Exercise description> Please quote the records from their start through the line containing "26: (1136, 1081)", including both ends. Leave the pictures out of your answer.

Information shown>
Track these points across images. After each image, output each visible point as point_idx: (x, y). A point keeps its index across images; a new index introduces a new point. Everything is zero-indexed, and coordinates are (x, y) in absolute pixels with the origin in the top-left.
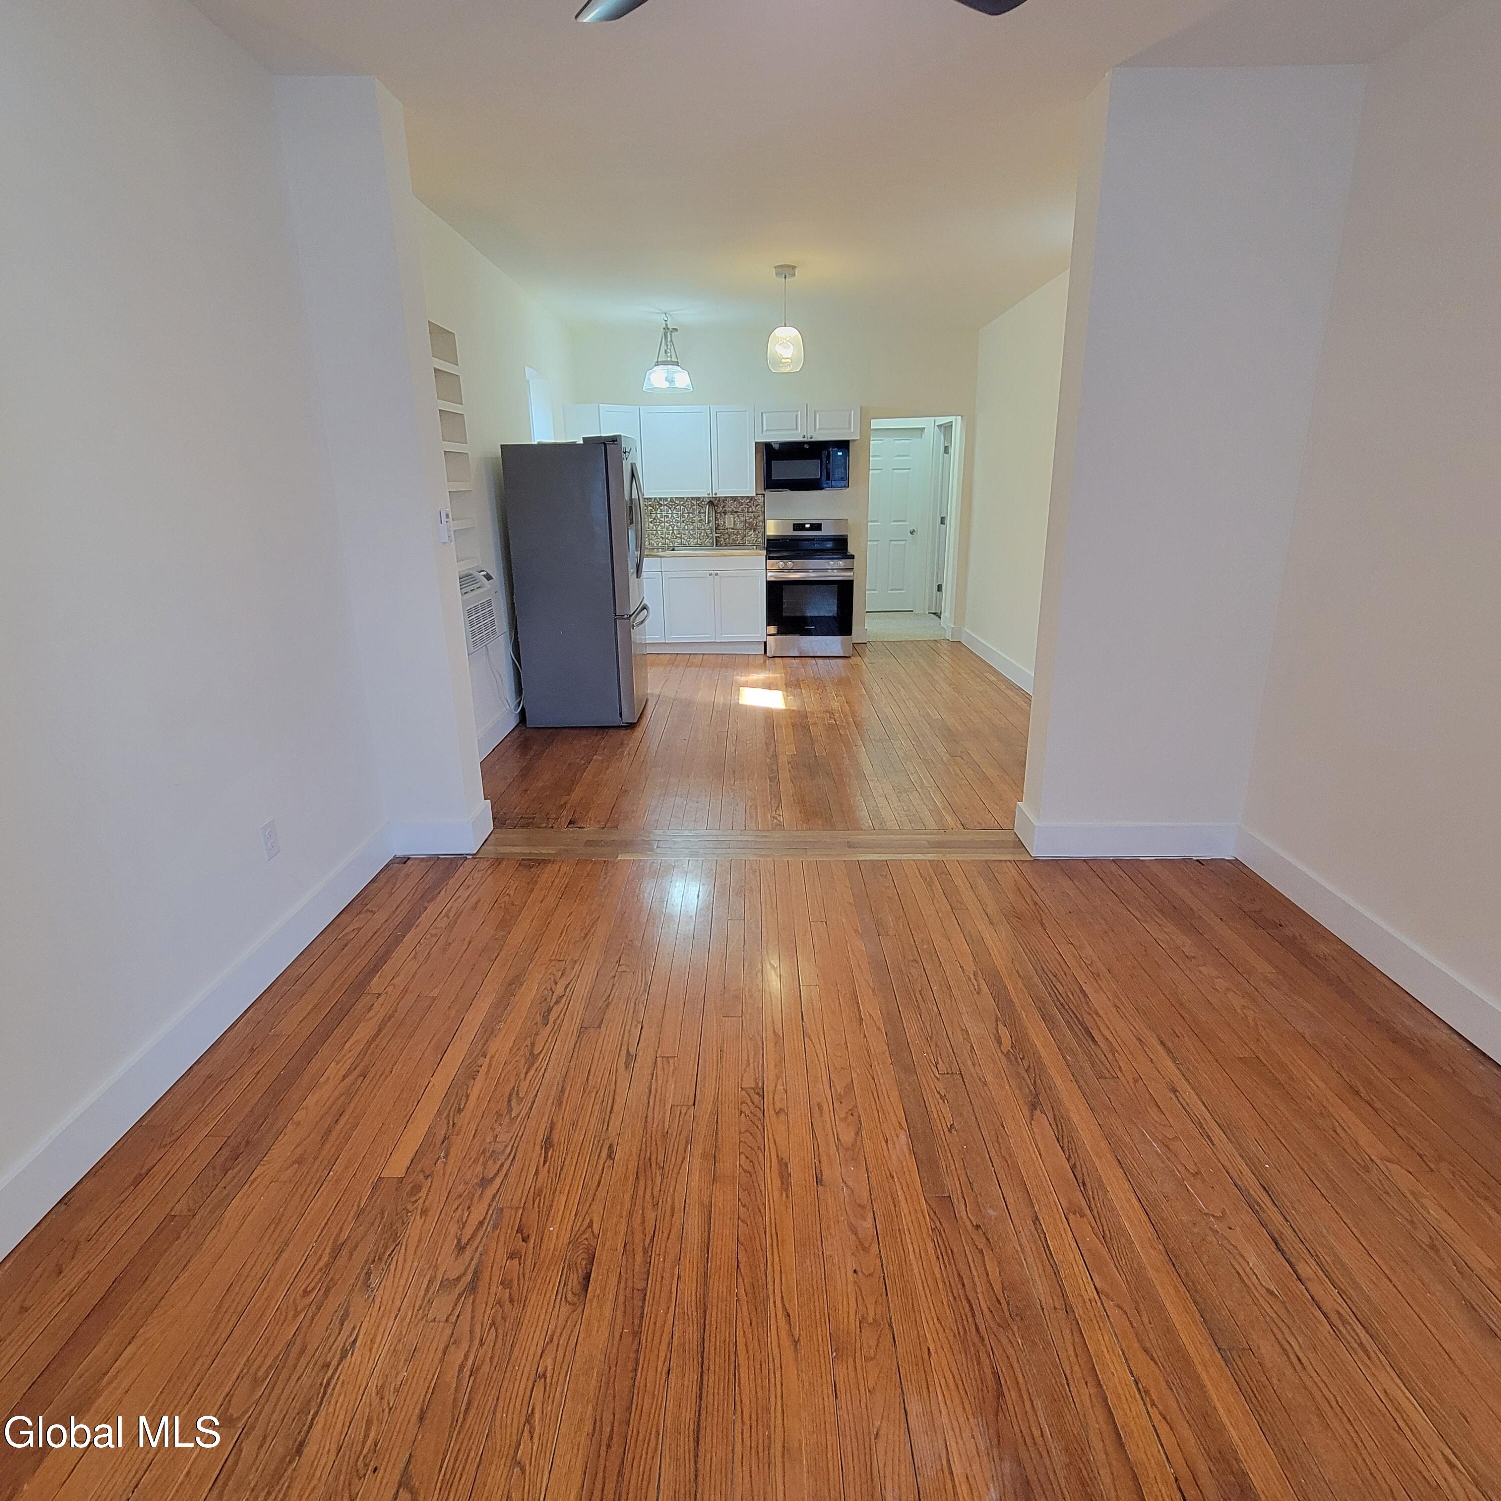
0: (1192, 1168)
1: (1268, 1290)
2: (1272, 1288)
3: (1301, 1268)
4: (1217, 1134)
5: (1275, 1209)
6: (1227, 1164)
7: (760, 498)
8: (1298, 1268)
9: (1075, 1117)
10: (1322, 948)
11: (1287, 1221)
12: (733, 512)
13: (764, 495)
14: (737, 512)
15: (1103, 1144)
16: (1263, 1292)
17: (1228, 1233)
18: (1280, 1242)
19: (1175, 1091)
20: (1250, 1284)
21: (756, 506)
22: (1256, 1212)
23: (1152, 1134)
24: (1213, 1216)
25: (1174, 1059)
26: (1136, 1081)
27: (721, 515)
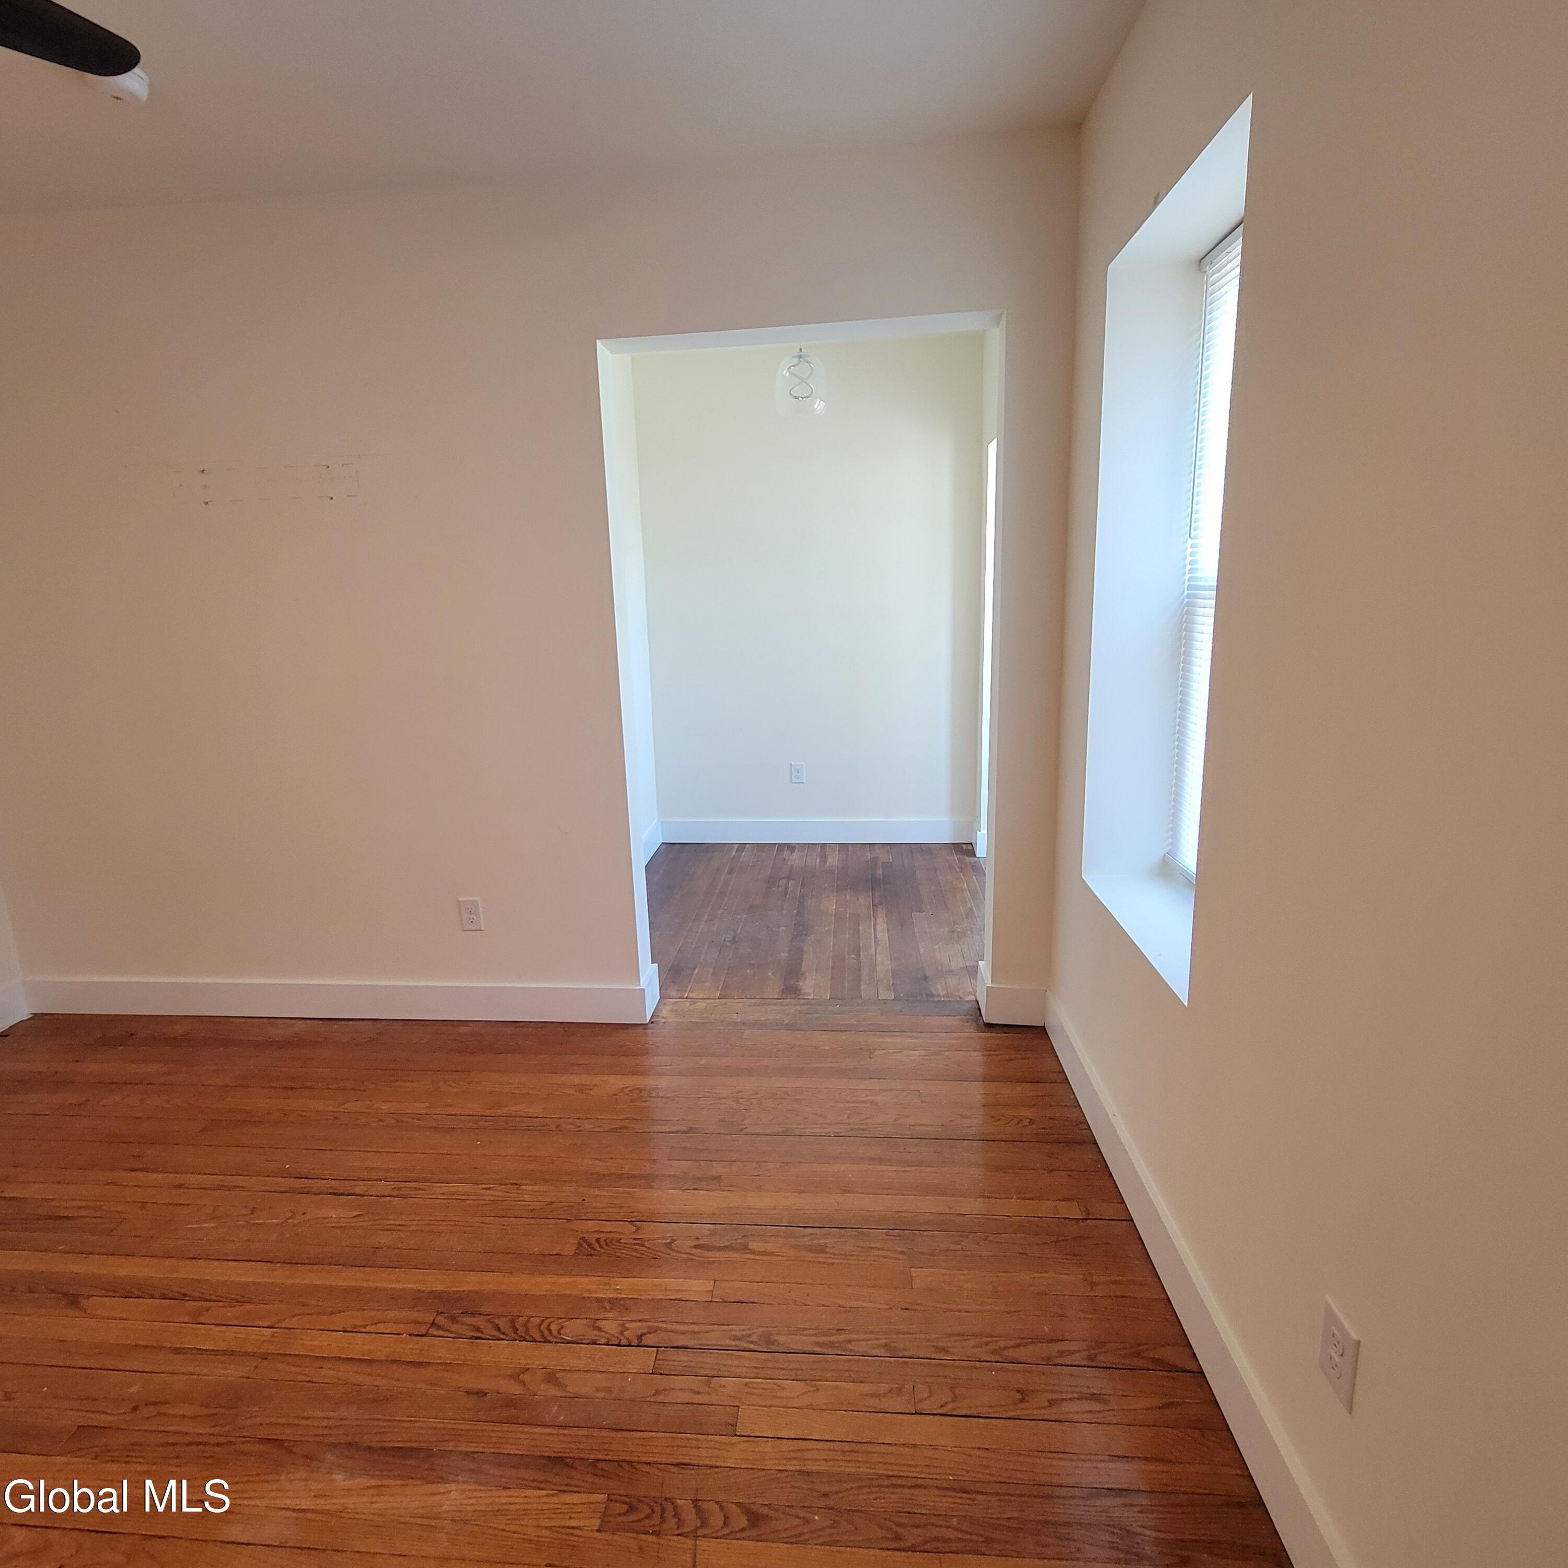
0: (247, 1211)
1: (355, 1217)
2: (356, 1213)
3: (357, 1191)
4: (240, 1181)
5: (316, 1180)
6: (264, 1188)
8: (357, 1193)
9: (123, 1273)
10: (179, 1029)
11: (328, 1179)
15: (168, 1262)
16: (355, 1220)
17: (306, 1217)
18: (335, 1191)
19: (180, 1186)
20: (343, 1225)
22: (307, 1193)
23: (197, 1223)
24: (288, 1219)
25: (154, 1171)
26: (143, 1208)
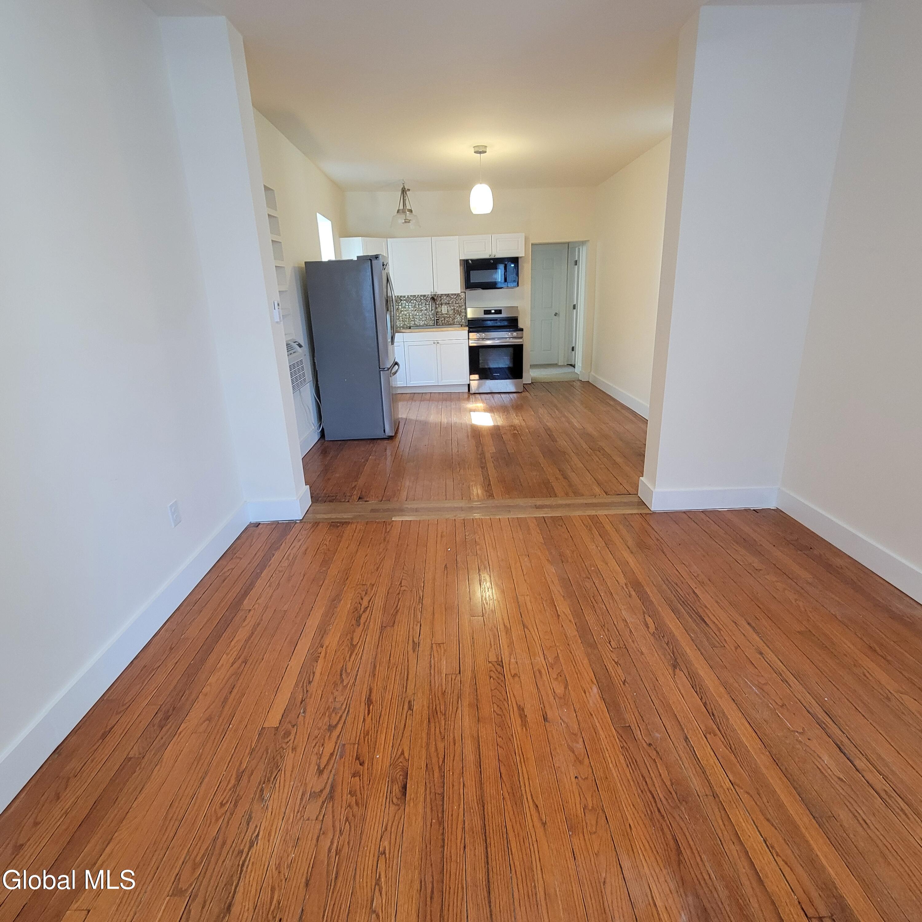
0: (780, 703)
1: (839, 778)
2: (841, 777)
3: (857, 763)
4: (792, 680)
5: (835, 726)
6: (800, 698)
7: (463, 294)
8: (855, 763)
9: (701, 673)
11: (844, 733)
12: (446, 304)
13: (465, 292)
14: (449, 304)
15: (722, 689)
16: (836, 779)
17: (808, 743)
18: (842, 747)
19: (761, 653)
20: (826, 774)
21: (461, 299)
22: (823, 729)
23: (751, 682)
24: (797, 732)
25: (757, 633)
26: (736, 648)
27: (439, 306)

Solution to the problem>
Track these points across images. After each image, output each visible point as point_idx: (x, y). A point keeps its index across images; a new index introduces a new point. Everything is zero-indexed, and coordinates are (x, y) in absolute pixels with the origin in the top-left.
0: (1192, 1168)
1: (1268, 1290)
2: (1272, 1288)
3: (1301, 1268)
4: (1217, 1134)
5: (1275, 1209)
6: (1227, 1164)
7: (760, 498)
8: (1298, 1268)
9: (1075, 1117)
10: (1322, 948)
11: (1287, 1221)
12: (733, 512)
13: (764, 495)
14: (737, 512)
15: (1103, 1144)
16: (1263, 1292)
17: (1228, 1233)
18: (1280, 1242)
19: (1175, 1091)
20: (1250, 1284)
21: (756, 506)
22: (1256, 1212)
23: (1152, 1134)
24: (1213, 1216)
25: (1174, 1059)
26: (1136, 1081)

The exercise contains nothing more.